ПРЕДЛОЖЕННЫЙ ОТРЫВОК:
%%
Добавим, что презрение Габриэль по отношению к людям, упорно стремившимся обладать всем тем, чем они восхищались, было удивительно. Оно проистекало отнюдь не из-за недостатка денег. В нем выразилось ее представление об Искусстве, нечто такое, что она доказала самой себе. Тем, кто был знаком с Мисей Серт — в то время ни в чем не знавшей нужды и мотовкой, — покажется, что еще до того, как между ней и Габриэль завязалась дружба (и какая…), короче, что изначально между ними существовало подлинное родство: они испытывали одинаковое презрение к тем, для кого картина была только картиной. То, что они были вдвоем, убеждало подруг в их правоте. Наконец-то вдвоем! Ибо в течение тридцати лет Габриэль будет разделять суждения и пристрастия женщины, связанной со всеми проявлениями художественной жизни своего времени.
Не хватает слов, чтобы рассказать, сколь пленительна была эта встреча.
Они будут видеться каждый день, внучка ярмарочных торговцев из Понтея и Мися, после которой, как и после Габриэль, не сохранится ничего: ни дневника, ни переписки, ни одной заметки — ничего, хотя и та и другая оставили свой след в истории первой четверти XX века. След дерзкий и легкий, который оставляют музы, вдохновительницы и подруги.
Для Габриэль началось время Миси.
%%
Обновите отрывок о Габриэль и Мисе на участке от слов «Не хватает слов, чтобы» до слов «вдохновительницы и подруги.»: приведите этот участок целиком, заменив «ярмарочных торговцев» на «странствующих торговцев».

ИСХОДНЫЕ ДАННЫЕ:
%%
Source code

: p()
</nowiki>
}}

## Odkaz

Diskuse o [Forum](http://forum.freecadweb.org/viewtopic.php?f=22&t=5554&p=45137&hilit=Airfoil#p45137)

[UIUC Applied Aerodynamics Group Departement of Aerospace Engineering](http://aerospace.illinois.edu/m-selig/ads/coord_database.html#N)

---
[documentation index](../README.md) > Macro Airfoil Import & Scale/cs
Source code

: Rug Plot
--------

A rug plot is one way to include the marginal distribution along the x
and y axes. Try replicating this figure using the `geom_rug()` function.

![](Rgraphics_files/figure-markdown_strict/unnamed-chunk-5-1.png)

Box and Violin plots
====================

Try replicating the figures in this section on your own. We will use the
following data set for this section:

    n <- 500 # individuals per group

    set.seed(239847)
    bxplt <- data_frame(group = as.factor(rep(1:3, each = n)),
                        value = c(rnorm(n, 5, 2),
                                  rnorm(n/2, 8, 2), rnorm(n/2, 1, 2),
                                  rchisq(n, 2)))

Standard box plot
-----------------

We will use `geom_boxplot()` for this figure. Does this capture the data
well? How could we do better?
%%
ПОЛЕ ОТВЕТА:
Не хватает слов, чтобы рассказать, сколь пленительна была эта встреча.
Они будут видеться каждый день, внучка странствующих торговцев из Понтея и Мися, после которой, как и после Габриэль, не сохранится ничего: ни дневника, ни переписки, ни одной заметки — ничего, хотя и та и другая оставили свой след в истории первой четверти XX века. След дерзкий и легкий, который оставляют музы, вдохновительницы и подруги.